Can the Raptors pull off a miracle on draft night with the 59th pick?

Brendan Dunlop and Ken Reid highlight the best moments from today’s parade that honoured the Toronto Raptors for winning the 2019 NBA Championship.

Life moves pretty fast. The NBA, apparently, moves even faster.

With the NBA Finals wrapped last Friday and the world champion Toronto Raptors fresh off their eventful title parade on Monday, there’s no rest for the team’s front office.

Before anybody really gets a chance to catch a breath, the draft season is in full swing, with the NBA draft set to go down Thursday night.

The Raptors traded their first round pick to the San Antonio Spurs as part of the deal that yielded Kawhi Leonard and, 10 or so months later, their first ever NBA title.

But Toronto still has its second-round pick and are slated to draft 59th overall. It’s not exactly a prime position and it’ll take nothing short of a miracle — and some expert-level scouting — for the team to find a future rotation player that late in the draft.

In fact, there’s barely precedent of a player being selected in that spot going on to have even a quasi-successful NBA career.

Here, in order, are the last ten 59th overall picks:

George King
Jaron Blossomgame
Isaiah Cousins
Dimitrios Agravanis
Xavier Thomas
Bojan Dubljevic
Marcus Denmon
Adam Hanga
Stanley Robinson
Chinemelu Elonu

Not exactly a murderers row of NBA talent. Collectively the group has appeared in 28 NBA games — with 27 of those belonging to Blossomgame last season with Cleveland.

Beginning with the 2000 draft until today, only six players drafted at or near the tail end of the second round have gone on to have successful pro careers: Isaiah Thomas (60th overall, 2011), Ramon Sessions (56th overall, 2007), Amir Johnson (56th in 2005), Marcin Gortat (57th in 2005), and Luis Scola (55th overall in 2002, although he didn’t make his NBA debut until five years later).

Given how rare it is to find a legitimate pro prospect that late in the draft, it’s not uncommon to see teams take a flier on an intriguing prospect with possible untapped potential, like Dallas did with Kostas Antentokounmpo last year, the 60th pick of the 2018 draft, choosing Giannis’s younger brother.

But overall, teams aren’t relying on finding a serviceable player in that slot although it doesn’t mean it can’t happen.

The Raptors held prospect workouts at their practice facility throughout the Finals as they look to gather as much intel as possible on the countless options they’ll have drafting so late.
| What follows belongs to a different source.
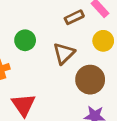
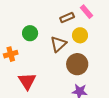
yellow circle: (103, 41) -> (80, 35), moved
There are potentially intriguing players expected to be available. Central Florida’s Tacko Fall, a seven-foot-seven centre, UCLA point guard Jaylen Hands, Michigan guard Jordan Poole, and West Virginia shot-blocking big man Sagaba Konate are among the names projected to be drafted near the end of the 2019 draft. NBAdraft.net projects Wake Forest swingman Jaylen Hoard to go 59th to the Raptors, but whomever the team selects will almost surely need to have a monster performance in training camp or flash enough potential to warrant a spot with the Raptors 905 in the G-League to have any sort of future with the franchise.

With all of the questions that now face the Raptors this off-season — whether or not Leonard will be in the fold next year being chief among them — who the team selects with the second-round pick may not be the highest on the food chain.

As the Raptors have shown, when it comes to roster-building there’s nowhere brimming with more opportunity than the draft.

So can the Raptors pull off a miracle and spurn a decade – and counting — of draft history Thursday night?

Doubtful. Then again, you wouldn’t exactly be filling your bank account betting against GM Bobby Webster, president Masai Ujiri & Co. these days, would you?